──────── GESELECTEERD FRAGMENT

Zoals in het algemeen deel van de toelichting is gesteld, is de hoofdlijn dat de categorieën gegevens worden omschreven in de wet zelf en dat de uitwerking daarvan plaatsvindt bij, of in een uitzonderingsgeval krachtens, algemene maatregel van bestuur. De hoofdlijn is derhalve dat alle gegevens die in het register moeten worden geregistreerd, in de algemene maatregel van bestuur worden genoemd. Het gaat hierbij vooral om gegevens die in het kader van de uitvoering en de handhaving van belang zijn. Automatiseringstechnisch zullen de nodige waarborgen worden ingebouwd om te voorkomen dat persoonsgegevens terecht komen bij of zichtbaar zijn voor onbevoegde personen of instanties.

────────────────

Beantwoord met behulp van het fragment de volgende vragen.
1. Waar worden volgens de hoofdlijn de categorieën gegevens omschreven?
2. Om welke gegevens gaat het hierbij vooral?
3. Wat moeten de automatiseringstechnische waarborgen voorkomen?
De onderstaande gegevens zijn niet nodig.

──────── VASTGELEGDE GEGEVENS

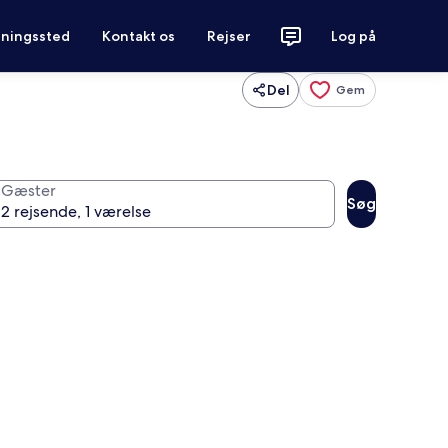
tningssted
Kontakt os
Rejser
Log på
Del
Gem
Gæster
Søg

────────────────

-- UITKOMST OPDRACHT --
1. In de wet zelf.
2. Om gegevens die in het kader van de uitvoering en de handhaving van belang zijn.
3. Dat persoonsgegevens terechtkomen bij of zichtbaar zijn voor onbevoegde personen of instanties.